I am going to try to show you just how easily logarithms can be handled and how it is possible to calculate the logarithm of any number without a table of logs or a calculator using only a single number. Before you leave the web site, please check out our main page for more interesting information in the field of science. I try to make science simple to understand, as you will see. I now reside in Nebraska, so use the contact page for help with local discussion groups or schools.

For the most part, natural phenomena behave as exponential functions. The word "exponential" shouldn't scare anyone because it is simply another way to write a number. The logarithm of a complex number is much more difficult, but we will deal with real numbers which are not so difficult to understand as some believe. With the knowledge gained here, you will then be able to cover any finite range of numbers! Later we shall also see how decibels are a way to define power levels in the form of logarithms. Now we will now find the first digit of a logarithm, which is very easily obtained:

1. Deriving the First Digit of the Logarithm: Since we generally count from one to ten, the number 10 will be the "base" number (B =10). The log of the number 1 is zero. The log of 10 is the number "1", which can also be written log(10) = 1. Thus log(100) = 2, log (1000) = 3 and so on. What could be more simple?

Now let's go in the other direction where we handle numbers that are less than one. The log of 0.1 is the log (1/10) = (-1), The log (1/100) = (-2), and the log (1/1000) = (-3). The base number need not be decimal (base 10), and it is easy convert any base number, which is something that we will do later.

Adding logarithmic values correlates to multiplication. The first number of the logarithm of a number N is the number of times the base number is multiplied. Here are some examples: For base 10 we can write log(10) = 1.0, log(100) = 2.0, and log(1000) = 3.0. We have just calculated three exact log values of N for these simple cases. In fact, calculating the log of N was easier than the process of multiplying or dividing one number by another using the methods of arithmetic. If the log number is 3, it is simply the number of decimal places for N = 1000. For numbers less than one, the logarithms are negative and log(0.1) = -1, log(0.01) = -2, and log(0.001) = -3. The intermediate point is log (1) = 0. Numbers are seldom whole numbers, and there is a way to handle these numbers, as will be seen later. For example, if N is between 10 and 100, the log(N) is between 1.0 and 2.0.
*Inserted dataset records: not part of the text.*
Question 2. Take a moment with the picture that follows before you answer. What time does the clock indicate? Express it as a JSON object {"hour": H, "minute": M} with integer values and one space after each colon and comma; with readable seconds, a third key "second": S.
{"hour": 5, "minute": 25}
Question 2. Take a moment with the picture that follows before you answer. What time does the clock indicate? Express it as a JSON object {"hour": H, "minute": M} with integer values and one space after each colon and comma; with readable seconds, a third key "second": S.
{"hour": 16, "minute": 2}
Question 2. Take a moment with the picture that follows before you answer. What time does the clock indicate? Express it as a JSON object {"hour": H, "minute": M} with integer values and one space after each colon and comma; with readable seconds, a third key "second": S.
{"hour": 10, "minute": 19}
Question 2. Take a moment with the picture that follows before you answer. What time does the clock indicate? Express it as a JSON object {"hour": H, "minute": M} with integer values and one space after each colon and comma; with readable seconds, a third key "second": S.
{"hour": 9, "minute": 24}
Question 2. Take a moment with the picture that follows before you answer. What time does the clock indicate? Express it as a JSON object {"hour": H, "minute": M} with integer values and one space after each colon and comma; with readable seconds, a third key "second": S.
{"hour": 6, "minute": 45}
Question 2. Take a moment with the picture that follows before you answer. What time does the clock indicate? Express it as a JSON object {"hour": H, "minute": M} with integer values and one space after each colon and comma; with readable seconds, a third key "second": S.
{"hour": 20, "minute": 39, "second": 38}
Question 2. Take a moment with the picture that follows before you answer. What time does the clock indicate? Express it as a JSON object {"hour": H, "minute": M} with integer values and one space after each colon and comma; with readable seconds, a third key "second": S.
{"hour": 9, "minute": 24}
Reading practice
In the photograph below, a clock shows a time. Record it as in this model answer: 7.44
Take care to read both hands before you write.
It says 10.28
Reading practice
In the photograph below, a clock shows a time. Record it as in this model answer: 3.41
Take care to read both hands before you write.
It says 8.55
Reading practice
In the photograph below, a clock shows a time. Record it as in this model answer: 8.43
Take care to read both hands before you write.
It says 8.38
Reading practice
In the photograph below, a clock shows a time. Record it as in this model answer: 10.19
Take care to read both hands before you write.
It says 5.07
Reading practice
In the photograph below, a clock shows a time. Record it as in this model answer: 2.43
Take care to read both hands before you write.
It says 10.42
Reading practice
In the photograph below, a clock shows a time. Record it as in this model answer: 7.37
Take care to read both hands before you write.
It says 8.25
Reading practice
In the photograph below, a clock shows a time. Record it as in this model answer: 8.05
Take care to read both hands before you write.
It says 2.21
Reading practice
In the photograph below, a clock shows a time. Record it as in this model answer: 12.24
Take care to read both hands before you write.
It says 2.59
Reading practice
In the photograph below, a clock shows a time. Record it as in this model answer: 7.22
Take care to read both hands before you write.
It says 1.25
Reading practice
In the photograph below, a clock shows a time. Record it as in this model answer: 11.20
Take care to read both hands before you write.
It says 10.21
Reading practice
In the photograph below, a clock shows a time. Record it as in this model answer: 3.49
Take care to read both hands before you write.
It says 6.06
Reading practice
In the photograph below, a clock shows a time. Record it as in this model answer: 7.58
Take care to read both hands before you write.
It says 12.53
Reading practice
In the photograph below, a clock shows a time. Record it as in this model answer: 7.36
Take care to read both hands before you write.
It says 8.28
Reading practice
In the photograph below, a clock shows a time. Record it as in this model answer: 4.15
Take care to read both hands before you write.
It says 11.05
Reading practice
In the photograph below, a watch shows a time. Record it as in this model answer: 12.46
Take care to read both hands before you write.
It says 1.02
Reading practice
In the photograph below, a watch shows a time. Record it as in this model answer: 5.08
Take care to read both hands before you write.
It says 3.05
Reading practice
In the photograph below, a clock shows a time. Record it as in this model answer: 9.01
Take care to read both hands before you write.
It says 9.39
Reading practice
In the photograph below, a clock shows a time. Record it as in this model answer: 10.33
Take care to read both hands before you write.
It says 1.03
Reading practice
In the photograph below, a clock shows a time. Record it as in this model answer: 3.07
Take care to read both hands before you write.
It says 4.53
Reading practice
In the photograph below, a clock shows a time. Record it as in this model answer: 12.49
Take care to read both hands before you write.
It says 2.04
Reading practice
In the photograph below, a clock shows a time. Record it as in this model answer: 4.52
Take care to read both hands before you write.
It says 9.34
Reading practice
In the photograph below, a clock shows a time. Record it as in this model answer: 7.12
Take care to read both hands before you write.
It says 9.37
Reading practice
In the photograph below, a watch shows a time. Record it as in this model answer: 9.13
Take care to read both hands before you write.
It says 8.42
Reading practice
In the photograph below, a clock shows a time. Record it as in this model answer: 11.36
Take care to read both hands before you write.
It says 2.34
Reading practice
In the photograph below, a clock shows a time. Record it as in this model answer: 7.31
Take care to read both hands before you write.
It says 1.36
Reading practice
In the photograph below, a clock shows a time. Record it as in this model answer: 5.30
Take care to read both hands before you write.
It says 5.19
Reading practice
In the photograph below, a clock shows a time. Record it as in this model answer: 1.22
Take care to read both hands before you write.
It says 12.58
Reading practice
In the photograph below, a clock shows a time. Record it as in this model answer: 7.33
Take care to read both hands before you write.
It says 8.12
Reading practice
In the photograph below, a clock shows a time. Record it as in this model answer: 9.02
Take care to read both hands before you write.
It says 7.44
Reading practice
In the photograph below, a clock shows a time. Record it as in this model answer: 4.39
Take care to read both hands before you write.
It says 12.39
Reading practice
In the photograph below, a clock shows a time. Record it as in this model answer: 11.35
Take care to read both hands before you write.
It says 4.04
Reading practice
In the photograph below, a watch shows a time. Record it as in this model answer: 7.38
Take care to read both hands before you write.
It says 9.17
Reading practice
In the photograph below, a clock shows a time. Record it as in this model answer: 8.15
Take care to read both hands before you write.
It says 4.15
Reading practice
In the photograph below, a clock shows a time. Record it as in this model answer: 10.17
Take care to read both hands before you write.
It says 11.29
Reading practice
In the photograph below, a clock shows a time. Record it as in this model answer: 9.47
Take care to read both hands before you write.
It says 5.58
Now let's do some manipulations using what we have learned so far. When we add or subtract two log numbers, such as [log (10) + log(100)] = (1+2) = 3 = log number. This is the same result that we obtained above where log(1000) = 3, so adding logarithms correlates to multiplication of real numbers. Again, not so difficult. Similarly [log(100) - log(10)] = (2 -1) = 1, which correlates to the division of two numbers, 100 /10= 10, and log(10) = 1. In other words, adding log numbers equates to the multiplication of two numbers, and subtracting two log numbers equates to division.

Now let's choose a large number that is not a whole number, say N = 16,777,216. Move the decimal point to where only one digit is to the left of the decimal point. In this case, the decimal point is moved seven places to the left. The number of decimal places that we move to the left is the first digit of the log of N, which is log (N) =>7.0000. This is the first estimate of the logarithm of this very large number, and Nest = 10,000,000 = estimated value. The log number will be greater than this, but it is not really that bad of an estimate, considering the simplicity of the method at this step. We moved the decimal point seven places to the left, so the error is therefore N/Nest = 16,777,216/10,000,000 = 1.6777216, so Nest/N = 0.59605 and Nest is within 40.4% of its correct value N. This is obtained from just one quick operation! The precise value of the logarithm is log (N) = 7.224719896 = 7 + (log (1.6777216)] and therefore the log error is ( 7-7.224719896) = - 0.224719896. This is an even lower percentage error in the log domain - - - only - 3.11%. In some cases, this amount of error may be low enough to be able to utilize to good advantage, but we are able to lower the estimate error further.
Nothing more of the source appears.